§ EXCERPTED TEXT
Author Jean Davison Writes…

In 1968 at the age of 18 I agreed to hospital admission. And so begun my five-year nightmare of drugs, electric shock treatment and abuse that turned me into a zombie. Years later I read my case notes and found that my diagnosis had not been depression as I had thought, but schizophrenia.

Starting from when I first saw a psychiatrist, my past was rewritten to fit a 'mental illness' label. No longer a 'normal' teenager but a 'case'. My thoughts and experiences were devalued, their content seen as nothing but 'symptoms'.

Some people find medication, and an understanding of their problems in terms of a diagnosis, helpful. But I, and many others, have learned to our cost how limiting and damaging a rigid application of the medical model can be. It almost destroyed me.

Fortunately I managed to turn my life around. Once off medication (against medical advice), the debilitating drowsiness and other distressing side-effects lifted completely (and never returned). I was at last able to leave home, get a job, and build up a life for myself. Keen to make up for my lost years, I returned to study and obtained a first-class degree in psychology and literature at Leeds Metropolitan University. In 1979 I found love with Ian who I later married. We're still very happy together.

I now work part-time for a mental health charity and I have resumed my childhood love of writing. My first book 'The Dark Threads' raises disturbing questions on the treatment of psychiatric patients, which are still relevant today.

§ Saved data entries

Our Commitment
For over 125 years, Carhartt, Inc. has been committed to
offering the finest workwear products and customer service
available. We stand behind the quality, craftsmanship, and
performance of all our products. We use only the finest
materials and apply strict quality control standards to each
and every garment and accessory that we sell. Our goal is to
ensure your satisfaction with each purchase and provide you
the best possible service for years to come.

==

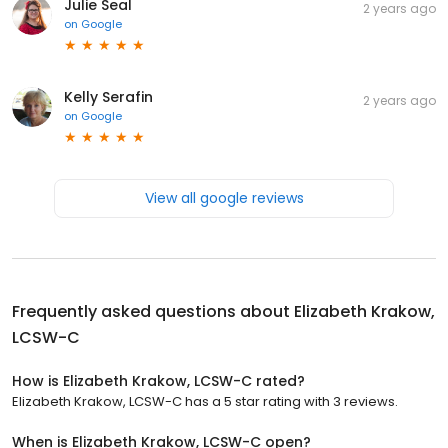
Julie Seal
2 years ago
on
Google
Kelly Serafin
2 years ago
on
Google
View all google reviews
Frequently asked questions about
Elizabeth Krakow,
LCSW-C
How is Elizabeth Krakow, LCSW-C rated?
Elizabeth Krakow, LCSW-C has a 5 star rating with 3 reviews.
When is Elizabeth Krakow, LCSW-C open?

§ TASKS FOR THIS EXERCISE
1. Answer these questions using the Jean Davison text.
(a) At what age did the writer agree to hospital admission?
(b) What diagnosis did the case notes show?
(c) At which university did the writer earn a first-class degree?
2. Set down the passage from the Jean Davison text starting at "Starting from when" and ending at "almost destroyed me.", word for word.

§ SOLUTIONS TO THE PROBLEMS
1.
(a) 18
(b) Schizophrenia
(c) Leeds Metropolitan University

2.
Starting from when I first saw a psychiatrist, my past was rewritten to fit a 'mental illness' label. No longer a 'normal' teenager but a 'case'. My thoughts and experiences were devalued, their content seen as nothing but 'symptoms'.

Some people find medication, and an understanding of their problems in terms of a diagnosis, helpful. But I, and many others, have learned to our cost how limiting and damaging a rigid application of the medical model can be. It almost destroyed me.